According to the Tenth District’s survey, farmland real estate values have risen by 15 percent compared to last year.
Multiple reasons have been given for the continued rise in farmland values. First among them is the continued inflation crisis.
Bruce Sherrick, an agriculture economist at the University of Illinois, suggested that many investors are flocking to put more money into farmland because it is considered to be a good hedge against inflation.
“The longer farmland is owned, the stronger the protection against inflation,” said Sherrick. “As an inflation hedge, farmland is a good idea and good for diversity investments.”
Ernie Gross, chairman of Creighton’s Heider College of Business and co-creator of the RMI, added that record-low interest rates, the price of agricultural goods and growth in exports have helped stimulate the entire sector. This has affected farmland prices.
“Solid grain prices, the Federal Reserve’s record-low interest rates and growing exports have underpinned the Rural Mainstreet Economy,” said Gross. “[Department of Agriculture] data shows that 2021 year-to-date agriculture exports are more than 23 percent above that for the same period in 2020. This has been an important factor supporting the Rural Mainstreet economy.”

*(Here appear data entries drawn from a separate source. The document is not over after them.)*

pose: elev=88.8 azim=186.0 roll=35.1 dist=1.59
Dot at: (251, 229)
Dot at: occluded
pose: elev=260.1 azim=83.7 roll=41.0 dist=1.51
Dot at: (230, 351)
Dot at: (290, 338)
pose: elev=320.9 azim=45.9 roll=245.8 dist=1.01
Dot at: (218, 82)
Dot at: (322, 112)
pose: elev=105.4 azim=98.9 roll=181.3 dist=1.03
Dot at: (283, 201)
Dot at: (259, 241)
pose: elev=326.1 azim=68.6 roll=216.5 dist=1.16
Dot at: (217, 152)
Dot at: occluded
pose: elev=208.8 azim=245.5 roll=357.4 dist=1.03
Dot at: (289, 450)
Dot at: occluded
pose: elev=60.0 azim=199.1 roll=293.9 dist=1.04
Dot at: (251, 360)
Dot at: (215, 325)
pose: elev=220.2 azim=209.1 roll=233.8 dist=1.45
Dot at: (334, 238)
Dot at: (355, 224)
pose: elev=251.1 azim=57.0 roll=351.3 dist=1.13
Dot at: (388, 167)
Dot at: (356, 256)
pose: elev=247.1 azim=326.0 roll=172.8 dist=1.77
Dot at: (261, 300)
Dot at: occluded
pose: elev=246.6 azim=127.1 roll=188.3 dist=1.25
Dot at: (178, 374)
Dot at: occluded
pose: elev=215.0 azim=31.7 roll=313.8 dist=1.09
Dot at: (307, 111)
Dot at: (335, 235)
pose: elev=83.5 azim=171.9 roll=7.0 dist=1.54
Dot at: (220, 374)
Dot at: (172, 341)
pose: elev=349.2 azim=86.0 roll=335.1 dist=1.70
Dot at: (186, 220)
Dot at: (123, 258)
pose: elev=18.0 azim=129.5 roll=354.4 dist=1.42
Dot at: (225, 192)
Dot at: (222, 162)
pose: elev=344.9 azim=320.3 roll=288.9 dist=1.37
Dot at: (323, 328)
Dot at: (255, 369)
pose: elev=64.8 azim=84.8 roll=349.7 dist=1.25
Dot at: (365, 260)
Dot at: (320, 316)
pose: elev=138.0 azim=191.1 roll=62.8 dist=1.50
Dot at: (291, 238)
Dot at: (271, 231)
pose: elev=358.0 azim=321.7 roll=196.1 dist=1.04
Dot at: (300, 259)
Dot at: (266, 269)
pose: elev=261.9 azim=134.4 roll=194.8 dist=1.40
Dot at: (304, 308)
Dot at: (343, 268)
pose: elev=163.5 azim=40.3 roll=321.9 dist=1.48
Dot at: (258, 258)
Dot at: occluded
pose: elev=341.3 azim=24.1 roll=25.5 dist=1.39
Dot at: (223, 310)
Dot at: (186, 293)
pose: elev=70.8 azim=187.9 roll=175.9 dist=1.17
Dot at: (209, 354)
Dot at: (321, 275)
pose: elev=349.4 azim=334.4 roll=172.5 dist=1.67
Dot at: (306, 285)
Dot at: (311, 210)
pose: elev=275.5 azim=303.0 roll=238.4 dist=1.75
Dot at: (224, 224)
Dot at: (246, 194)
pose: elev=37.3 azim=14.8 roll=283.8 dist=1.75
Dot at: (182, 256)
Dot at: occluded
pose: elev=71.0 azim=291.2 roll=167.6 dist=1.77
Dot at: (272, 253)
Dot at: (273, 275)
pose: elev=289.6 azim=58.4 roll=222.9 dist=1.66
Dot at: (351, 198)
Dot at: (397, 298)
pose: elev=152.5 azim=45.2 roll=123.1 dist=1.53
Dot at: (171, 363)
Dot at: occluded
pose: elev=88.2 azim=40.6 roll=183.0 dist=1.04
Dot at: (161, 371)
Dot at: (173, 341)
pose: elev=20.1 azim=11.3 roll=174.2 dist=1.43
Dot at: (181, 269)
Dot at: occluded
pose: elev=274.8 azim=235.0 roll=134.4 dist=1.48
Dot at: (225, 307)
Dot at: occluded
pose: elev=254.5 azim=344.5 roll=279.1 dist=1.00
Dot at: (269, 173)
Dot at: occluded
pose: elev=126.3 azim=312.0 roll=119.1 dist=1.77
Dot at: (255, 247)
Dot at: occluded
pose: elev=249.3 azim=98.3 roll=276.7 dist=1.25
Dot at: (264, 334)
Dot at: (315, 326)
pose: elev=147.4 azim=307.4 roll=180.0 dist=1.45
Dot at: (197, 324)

Sherrick’s data supports Gross’ conclusions. The number of transactions in Illinois’ agriculture sector has gone up over the last six to eight months. Potential changes to taxation have also brought more people to the market.
While the data suggests that the outlook for America’s agriculture industry remains promising, concerns are lingering about the ongoing supply chain crisis, which has caused input costs to rise drastically. Places all over the country dealing with freak weather events like drought are also experiencing significantly slower growth.
One banker in Iowa who spoke to Farm Futures said that 2021 had “given most farm customers their best returns to income in years.” But the banker added that “concern will shift next year to higher input costs and high land prices.”
Still, the industry remains well-positioned to experience continued growth into 2022 with strong commodity prices and double-digit land value gains.